Bhushan acredita que Estados como Uttarakhand começam a despertar para a enormidade do problema. “O que se descreve como ‘falta de meninas’ equivale a assassinato em massa de meninas, ou feminicídio”, afirmou.
Reconhecendo que as atitudes sãs em relação às meninas devem começar cedo, a iniciativa Kopal inclui mobilizar grupos de jovens para que sensibilizem os seus pares e os idosos sobre o papel vital das meninas em qualquer comunidade equilibrada.
“O dote continua a ser um factor poderoso para não ter filhas. Uma família com mais homens considera-se forte, e os filhos varões são vistos como bens”, afirmou a trabalhadora social Bina Kala, de 35 anos, da aldeia de Anjanisain, no distrito de Tehri. Sob o contexto do Kopal, Bina ajuda a organizar os “fóruns das crianças da montanha”, que dão oportunidade para que grupos de meninos e meninas debatam sobre as relações de género.
“Nessas reuniões enfatizamos que nas famílias rurais a menina contribui com a economia familiar muito mais do que o menino. Ela ajuda a mãe nas tarefas domésticas e inclusive sacrifica os seus sonhos para que a família possa investir nos irmãos”, disse Bina.
As ameaças à saúde e às atitudes culturais em relação às mulheres foram factores mencionados numa pesquisa feita pelo TrustLaw, um serviço de notícias administrado pela Thomson Reuters Foundation, que em Junho qualificou a Índia como o quarto país mais perigoso do mundo para as mulheres, depois de Afeganistão, Congo e Paquistão.
Numa reunião do Kopal realizada no começo deste ano no distrito de Pithoragarh, várias meninas queixaram-se de que, apesar de cada vez haver mais educação e alfabetização, pouco mudou no seu status nas aldeias de Uttarkhand.
Nessa ocasião, “os meninos responderam jurando que quando voltarem para as suas aldeias serão mais sensíveis com as suas irmãs e outras meninas”, disse Bina.

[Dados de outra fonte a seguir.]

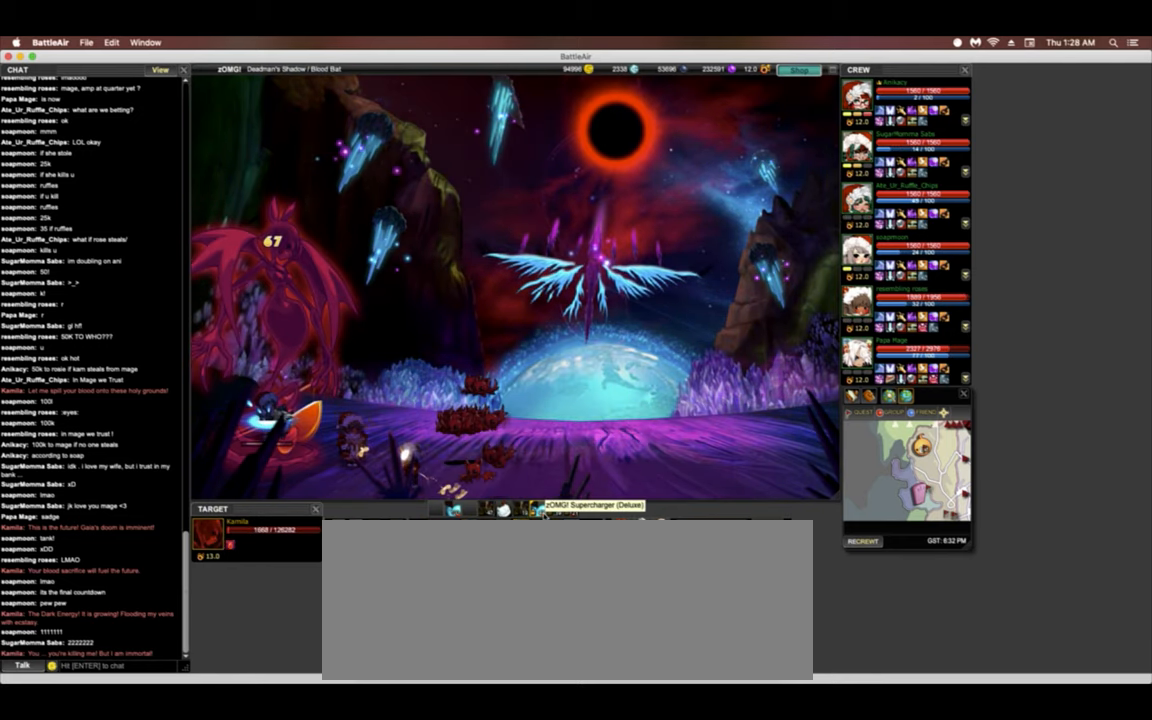
{"keys": [], "events": [[85, "3", "up"], [85, "4", "down"], [213, "4", "up"]]}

Noutro encontro, no distrito de Haridwar, Sonia, adolescente de 17 anos, manifestou-se totalmente contra os abortos selectivos.
“Reunimo-nos regularmente e discutimos como superar a falha do género. A nossa mensagem é que se deve ouvir as meninas, e que elas têm direito a um tratamento igualitário”, disse Sonia, que quase abandonou a escola, mas agora continua os estudos com o apoio da SBMA.
Este tipo de iniciativa da sociedade civil é apoiado por programas dos governos estaduais criados para potencializar o valor das meninas perante a comunidade.
Há três anos, o governo de Uttarakhand anunciou o Programa Nanda Devi para Meninas, pelo qual para cada menina nascida depois de Janeiro de 2009 em famílias que vivem abaixo da linha de pobreza corresponde um depósito fixo de 105 dólares que pode ser retirado quando a beneficiária completar 18 anos e tiver terminado o ensino secundário.
“Esses programas são lentos, mas, sem dúvidas, conseguem uma mudança numa sociedade onde o desejo de ter um herdeiro homem é um assunto social complexo”, disse Bhushan.